His followers, however, were often less inclined to be forgiving than he was. One difficulty was a lack of consultation between the Labour and Liberal parties. There was a basic contradiction in the situation. The Government was absolutely dependent on Liberal votes, but many Labour members regarded the possessors of these votes as class enemies, little if any better than the Tories. In these circumstances close co-operation was impossible. By the late summer of 1924 most Liberal M.P.s were tired of supporting the Government. Asquith took a more friendly view of the Russian Treaty than the majority of his followers. Then came the Campbell Case. The Government first initiated and then withdrew a prosecution for sedition against the editor of the
Daily Worker.
It looked as though the Attorney-General had responded to political pressure. A parliamentary storm blew up at the beginning of October. The Tories put down a vote of censure. Asquith sought a middle course by tabling an amendment in favour of investigation by a select committee of the House of Commons. It was a device of which he remained peculiarly fond throughout his political life—despite his experience of the Marconi investigation. In a sense it was the Maurice debate over again. Asquith’s speech rehearsed many of the arguments which he had used on that occasion, and MacDonald maintained the pattern by throwing back the amendment as an intolerable attack upon the Government.

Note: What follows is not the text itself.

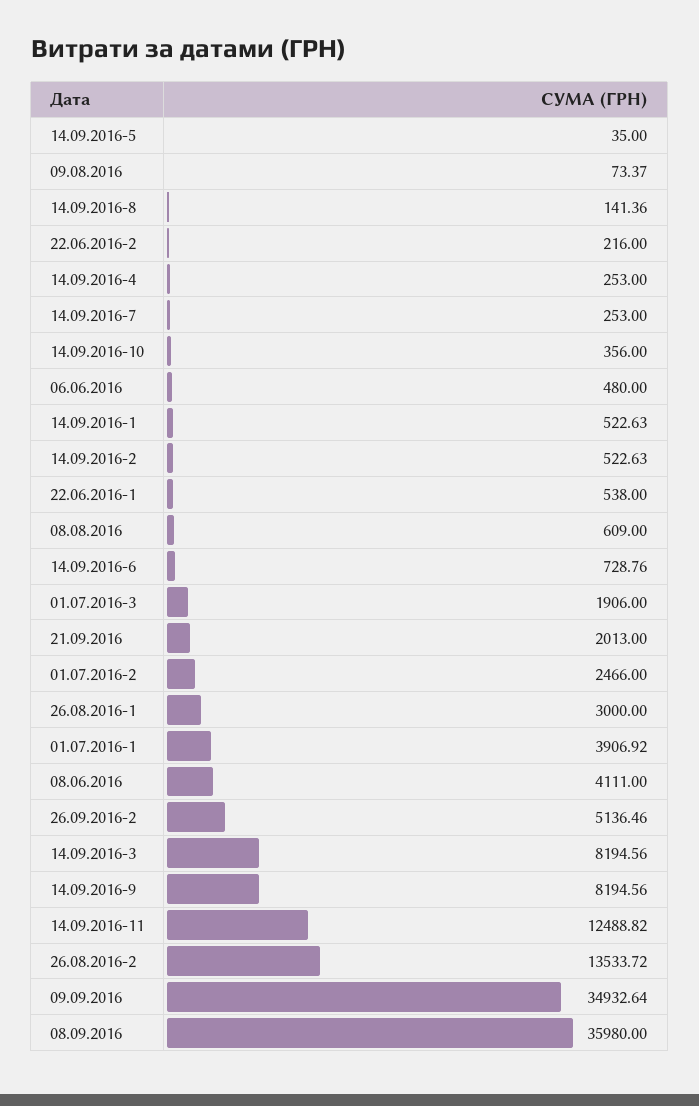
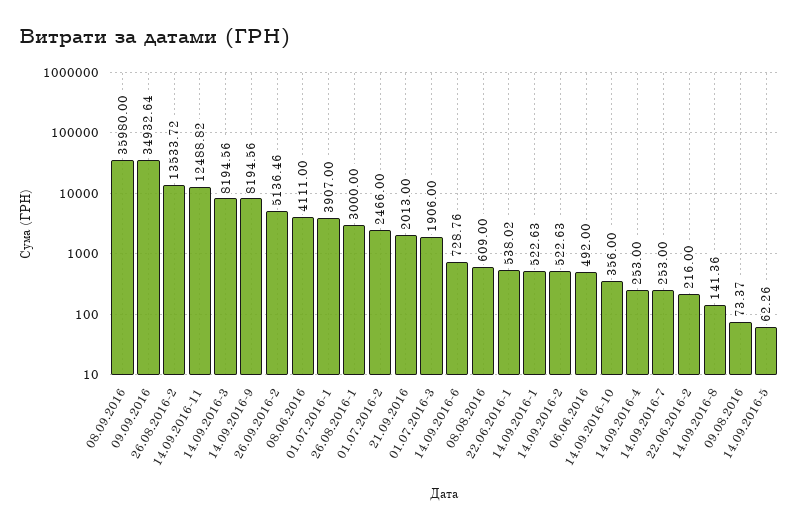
14.09.2016-5: 35 -> 62.26
06.06.2016: 480 -> 492
22.06.2016-1: 538 -> 538.02
01.07.2016-1: 3906.92 -> 3907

But there were at least three differences. The first was that Lloyd George, on this occasion, both spoke and voted in favour of the enquiry. The second was that Asquith’s motion now commanded the support of a big majority of the House of Commons. It was carried by 364 to 198, and MacDonald immediately applied for a dissolution of Parliament. The third and consequential difference was that Asquith’s speech in favour of this motion was the last that he was ever to make in the House of Commons. The green benches and the battered despatch boxes which he had known for so long he was to know no longer. The first Labour Government and his elected parliamentary career perished together, the one after eight months, the other after 38 years.